Well, I think I would highlight 2 things. The thyroid cancer data, the DECISION study has been submitted to ASCO. And also, updated data on the 006 study. 006 is an early Kyprolis study that we had performed, and we've previously reported response rate. This is with the CRD regimen in relapse patients. It is -- this ASCO data will have the PFS data. 006 is a fairly heavily pretreated patient population, different than the ASPIRE study population though. And beyond that, we'll have again a number of investigator-sponsor trial updates and some new data from other investigator-sponsored work there.

Operator

We have Howard Liang with Leerink Swann Company.

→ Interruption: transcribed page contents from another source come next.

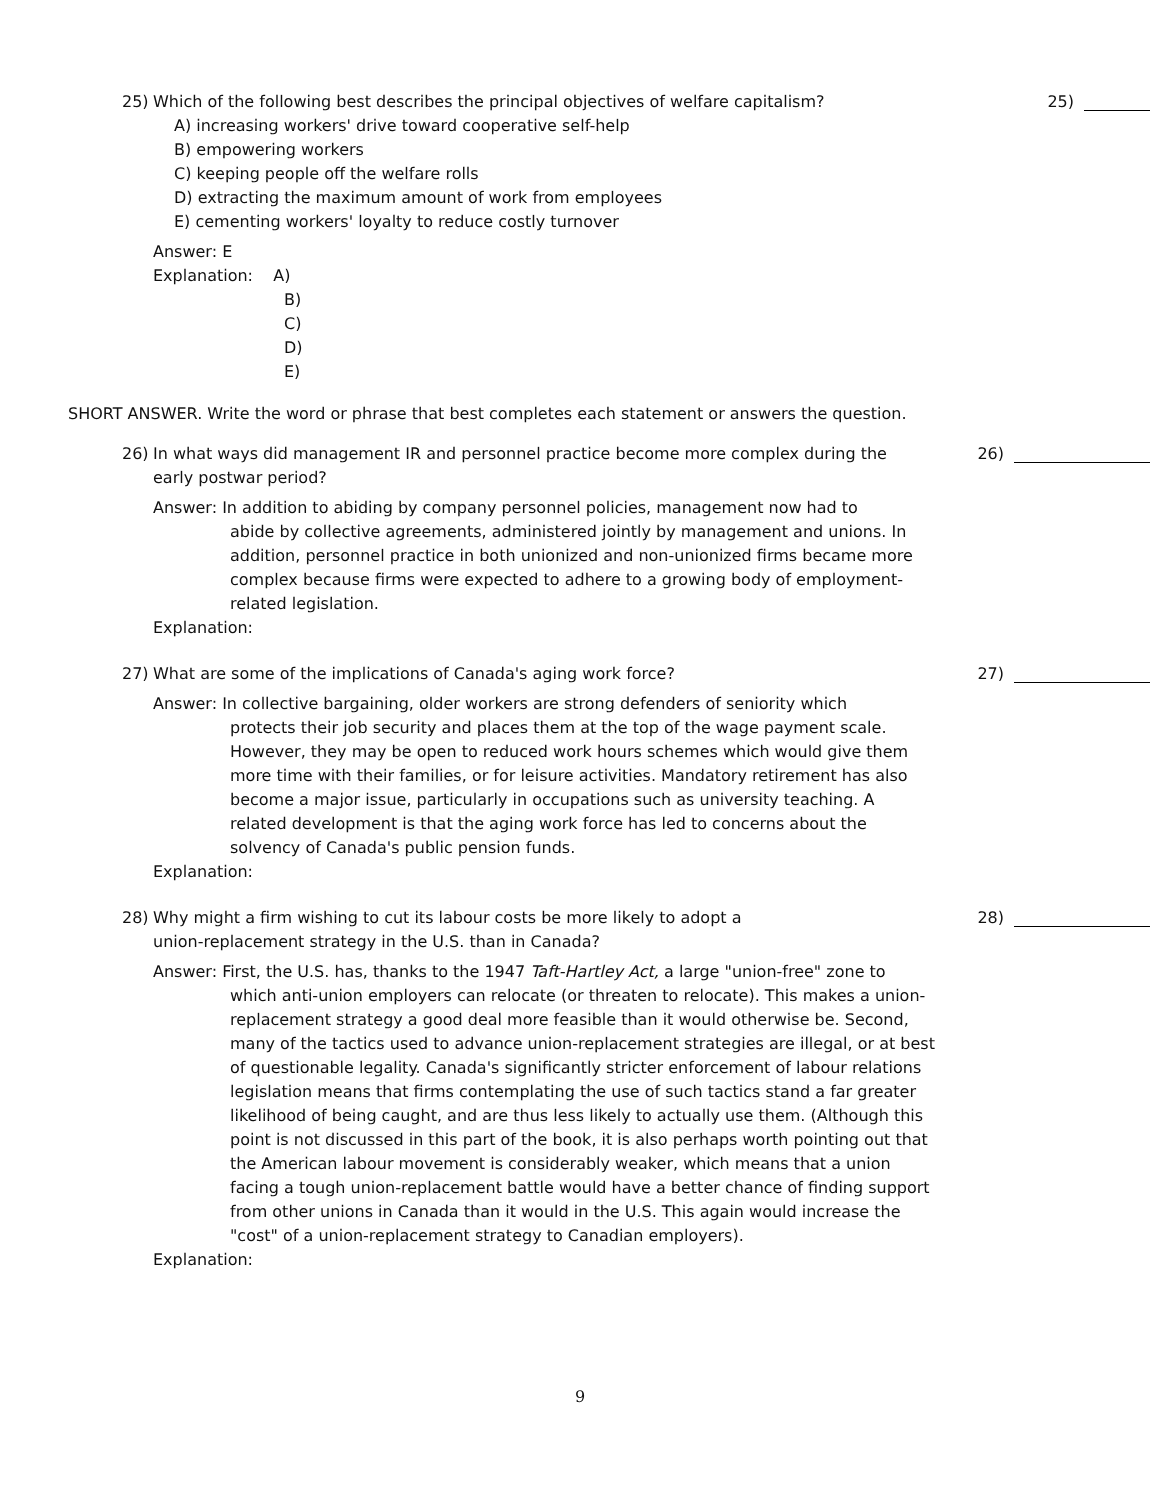25) Which of the following best describes the principal objectives of welfare capitalism?
25)
A) increasing workers' drive toward cooperative self-help
B) empowering workers
C) keeping people off the welfare rolls
D) extracting the maximum amount of work from employees
E) cementing workers' loyalty to reduce costly turnover
Answer: E
Explanation: A)
B)
C)
D)
E)
SHORT ANSWER. Write the word or phrase that best completes each statement or answers the question.
26) In what ways did management IR and personnel practice become more complex during the early postwar period?
26)
Answer: In addition to abiding by company personnel policies, management now had to
abide by collective agreements, administered jointly by management and unions. In addition, personnel practice in both unionized and non-unionized firms became more complex because firms were expected to adhere to a growing body of employment-related legislation.
Explanation:
27) What are some of the implications of Canada's aging work force?
27)
Answer: In collective bargaining, older workers are strong defenders of seniority which
protects their job security and places them at the top of the wage payment scale. However, they may be open to reduced work hours schemes which would give them more time with their families, or for leisure activities. Mandatory retirement has also become a major issue, particularly in occupations such as university teaching. A related development is that the aging work force has led to concerns about the solvency of Canada's public pension funds.
Explanation:
28) Why might a firm wishing to cut its labour costs be more likely to adopt a union-replacement strategy in the U.S. than in Canada?
28)
Answer: First, the U.S. has, thanks to the 1947 Taft-Hartley Act, a large "union-free" zone to
which anti-union employers can relocate (or threaten to relocate). This makes a union-replacement strategy a good deal more feasible than it would otherwise be. Second, many of the tactics used to advance union-replacement strategies are illegal, or at best of questionable legality. Canada's significantly stricter enforcement of labour relations legislation means that firms contemplating the use of such tactics stand a far greater likelihood of being caught, and are thus less likely to actually use them. (Although this point is not discussed in this part of the book, it is also perhaps worth pointing out that the American labour movement is considerably weaker, which means that a union facing a tough union-replacement battle would have a better chance of finding support from other unions in Canada than it would in the U.S. This again would increase the "cost" of a union-replacement strategy to Canadian employers).
Explanation:
9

Howard Liang - Leerink Swann LLC, Research Division

I just have a couple of related questions to oprozomib. Maybe if you can talk about the benefit of new formulation, whether you've been able to solve the GI toxicity issue. And can you talk about what dose level you have been treating the patients with, with the new formulation? Are you continuing from I think what was equivalent to the 210-milligram in the previous formulation? And then maybe lastly, how do you plan to develop this agent next? Are you -- would you consider moving to Phase III directly from Phase I?

N. Anthony Coles

Barb, you want to start that and I may have a couple of comments on that. But why don't you start?

Barbara Klencke

So with the new formulation of oprozomib, it was in our intention to really address the GI toxicity, and so all of our preclinical modeling was looking for a therapy, a new formulation that was more tolerable. It's an extended-release tablet. And indeed, initial preliminary news is good. Just anecdotally though, we're doing our analysis now for the IMW presentation. What we also seen is that we're still able to dose escalate. We started a little bit below where we have been with the older formulation, and we're continuing dose escalation at this point in time. So I think we've not talked a lot specifically about our Phase III programs. We're waiting to identify the optimal dosing schedule in these early phase studies.

N. Anthony Coles

And, Barb, the only thing that I would add to that are the data that were at ASH looking at the degree of proteasome inhibition for oprozomib, which, Howard, we think should serve as a rough proxy for clinical efficacy. We've talked about this before. If carfilzomib is at the upper end, at about 95%, oprozomib we think is somewhere between 80% and 85% or so in the final analysis, and we think that that -- we expect that will correlate with a good degree of clinical efficacy. So we've got to see if we've got the right formulation and you've gotten an update there. We're cautiously optimistic and we're pushing the dose. So we are running as hard and as fast as we can on that.

Operator

We have Robyn Karnauskas with Deutsche Bank.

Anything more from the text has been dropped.